Saved entries.
--

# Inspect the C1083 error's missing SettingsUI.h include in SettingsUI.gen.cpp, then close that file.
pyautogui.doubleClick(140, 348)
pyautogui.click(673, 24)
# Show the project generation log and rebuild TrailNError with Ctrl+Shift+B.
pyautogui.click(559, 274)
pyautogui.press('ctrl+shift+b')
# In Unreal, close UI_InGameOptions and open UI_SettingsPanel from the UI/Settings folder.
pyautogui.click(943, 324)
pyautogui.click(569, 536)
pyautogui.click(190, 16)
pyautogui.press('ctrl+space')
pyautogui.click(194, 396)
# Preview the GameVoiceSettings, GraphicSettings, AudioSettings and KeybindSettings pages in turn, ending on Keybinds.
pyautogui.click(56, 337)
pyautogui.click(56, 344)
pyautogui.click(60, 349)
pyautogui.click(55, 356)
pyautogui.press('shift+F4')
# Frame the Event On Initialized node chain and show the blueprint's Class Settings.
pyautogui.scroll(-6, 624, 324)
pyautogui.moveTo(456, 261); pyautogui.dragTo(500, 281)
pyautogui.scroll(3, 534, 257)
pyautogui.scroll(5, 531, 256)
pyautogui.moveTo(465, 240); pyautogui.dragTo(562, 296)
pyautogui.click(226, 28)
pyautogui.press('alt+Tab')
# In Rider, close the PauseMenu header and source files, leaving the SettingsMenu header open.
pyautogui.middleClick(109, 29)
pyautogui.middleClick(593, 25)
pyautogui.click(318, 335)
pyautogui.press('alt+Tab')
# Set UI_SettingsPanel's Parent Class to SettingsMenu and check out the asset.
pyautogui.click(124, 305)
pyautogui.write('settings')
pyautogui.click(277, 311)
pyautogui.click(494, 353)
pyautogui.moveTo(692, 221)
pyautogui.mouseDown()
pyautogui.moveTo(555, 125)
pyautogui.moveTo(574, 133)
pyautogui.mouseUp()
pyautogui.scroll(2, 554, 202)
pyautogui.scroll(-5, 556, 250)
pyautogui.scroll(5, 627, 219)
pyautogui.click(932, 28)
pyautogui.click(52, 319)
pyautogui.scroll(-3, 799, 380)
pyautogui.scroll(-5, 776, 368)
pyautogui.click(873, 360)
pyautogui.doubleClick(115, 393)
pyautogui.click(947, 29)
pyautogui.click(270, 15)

--

WORK REQUEST. In full and without change, transcribe the data above.

RESULT.
# Inspect the C1083 error's missing SettingsUI.h include in SettingsUI.gen.cpp, then close that file.
pyautogui.doubleClick(140, 348)
pyautogui.click(673, 24)
# Show the project generation log and rebuild TrailNError with Ctrl+Shift+B.
pyautogui.click(559, 274)
pyautogui.press('ctrl+shift+b')
# In Unreal, close UI_InGameOptions and open UI_SettingsPanel from the UI/Settings folder.
pyautogui.click(943, 324)
pyautogui.click(569, 536)
pyautogui.click(190, 16)
pyautogui.press('ctrl+space')
pyautogui.click(194, 396)
# Preview the GameVoiceSettings, GraphicSettings, AudioSettings and KeybindSettings pages in turn, ending on Keybinds.
pyautogui.click(56, 337)
pyautogui.click(56, 344)
pyautogui.click(60, 349)
pyautogui.click(55, 356)
pyautogui.press('shift+F4')
# Frame the Event On Initialized node chain and show the blueprint's Class Settings.
pyautogui.scroll(-6, 624, 324)
pyautogui.moveTo(456, 261); pyautogui.dragTo(500, 281)
pyautogui.scroll(3, 534, 257)
pyautogui.scroll(5, 531, 256)
pyautogui.moveTo(465, 240); pyautogui.dragTo(562, 296)
pyautogui.click(226, 28)
pyautogui.press('alt+Tab')
# In Rider, close the PauseMenu header and source files, leaving the SettingsMenu header open.
pyautogui.middleClick(109, 29)
pyautogui.middleClick(593, 25)
pyautogui.click(318, 335)
pyautogui.press('alt+Tab')
# Set UI_SettingsPanel's Parent Class to SettingsMenu and check out the asset.
pyautogui.click(124, 305)
pyautogui.write('settings')
pyautogui.click(277, 311)
pyautogui.click(494, 353)
pyautogui.moveTo(692, 221)
pyautogui.mouseDown()
pyautogui.moveTo(555, 125)
pyautogui.moveTo(574, 133)
pyautogui.mouseUp()
pyautogui.scroll(2, 554, 202)
pyautogui.scroll(-5, 556, 250)
pyautogui.scroll(5, 627, 219)
pyautogui.click(932, 28)
pyautogui.click(52, 319)
pyautogui.scroll(-3, 799, 380)
pyautogui.scroll(-5, 776, 368)
pyautogui.click(873, 360)
pyautogui.doubleClick(115, 393)
pyautogui.click(947, 29)
pyautogui.click(270, 15)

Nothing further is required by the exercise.